Was ihn von Jobs und Cook unterscheidet – und was ihn für die aktuelle Phase qualifizieren könnte – ist seine Fundamentierung im Greifbaren. In einer Ära, in der KI zunehmend als körperloses, Software-First-Phänomen verstanden wird, setzt Ternus auf die These, dass Hardware das entscheidende Differenzierungsmerkmal bleibt. Die Erfahrung mit VR-Headsets in seinem ersten Job vor der Apple-Karriere, die Entwicklung der Vision Pro, die Silicon-Transition, die iPhone-Roadmap bis 2027 – all das fügt sich zu einem konsistenten Weltbild zusammen: Technologie entfaltet ihre Wirkung erst dann, wenn sie physisch erfahrbar ist.

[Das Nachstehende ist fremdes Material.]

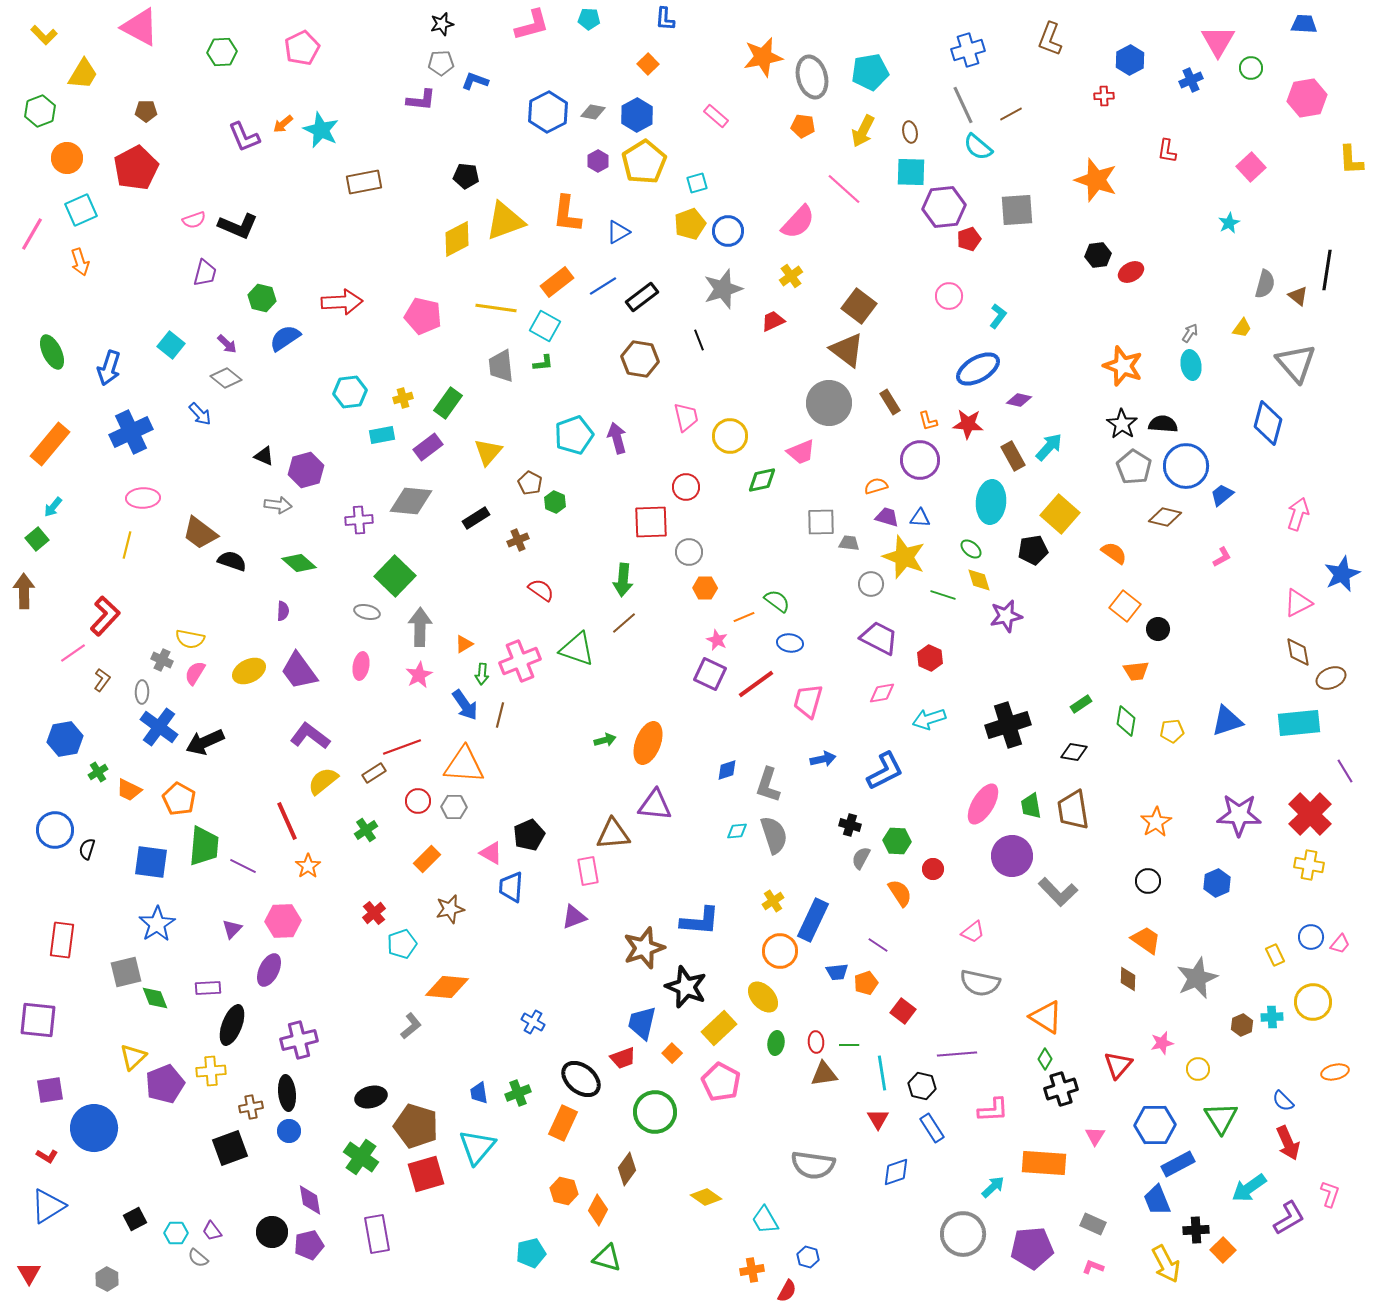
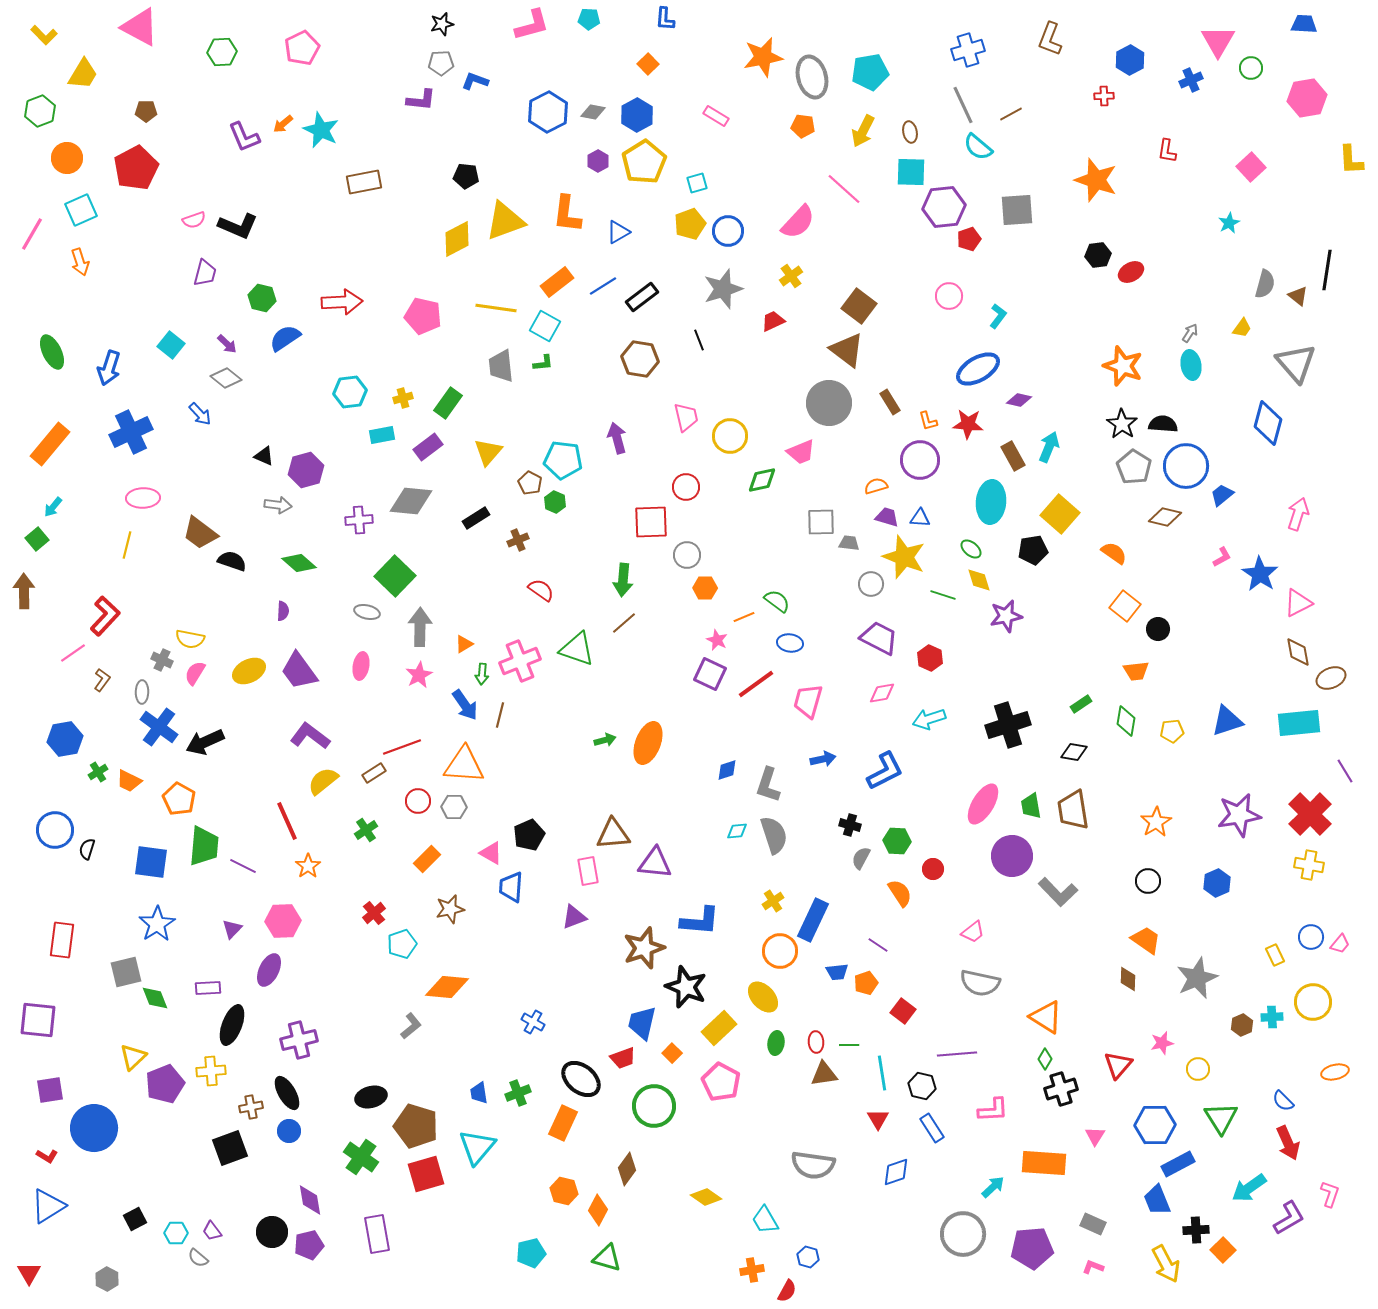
pink rectangle at (716, 116): rotated 10 degrees counterclockwise
cyan pentagon at (574, 435): moved 11 px left, 25 px down; rotated 27 degrees clockwise
cyan arrow at (1049, 447): rotated 20 degrees counterclockwise
gray circle at (689, 552): moved 2 px left, 3 px down
blue star at (1342, 574): moved 82 px left; rotated 15 degrees counterclockwise
orange trapezoid at (129, 790): moved 9 px up
purple triangle at (655, 805): moved 58 px down
purple star at (1239, 815): rotated 12 degrees counterclockwise
black ellipse at (287, 1093): rotated 24 degrees counterclockwise
green circle at (655, 1112): moved 1 px left, 6 px up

Die eigentliche Frage ist nicht, ob Ternus ein guter Manager ist. Das ist er nachweislich. Die Frage ist, ob er ein Visionär sein kann – oder ob Apple in seiner nächsten Phase überhaupt einen braucht. Tim Cook hat bewiesen, dass ein Unternehmen auch ohne den mythischen Gründergeist historische Wertsteigerungen erzielen kann, wenn es operational brillant ist. Ternus könnte beweisen, dass die Verbindung aus ingenieursmäßiger Tiefe und strategischer Hardwareorientierung in einer Welt, in der jeder ein KI-Modell hat, der entscheidende Unterschied ist. Der Schwimmer aus Pennsylvania – diszipliniert, ausdauernd, detailverliebt – tritt an, Apples nächste Ära zu gestalten. Die Startlinie ist der 1. September 2026.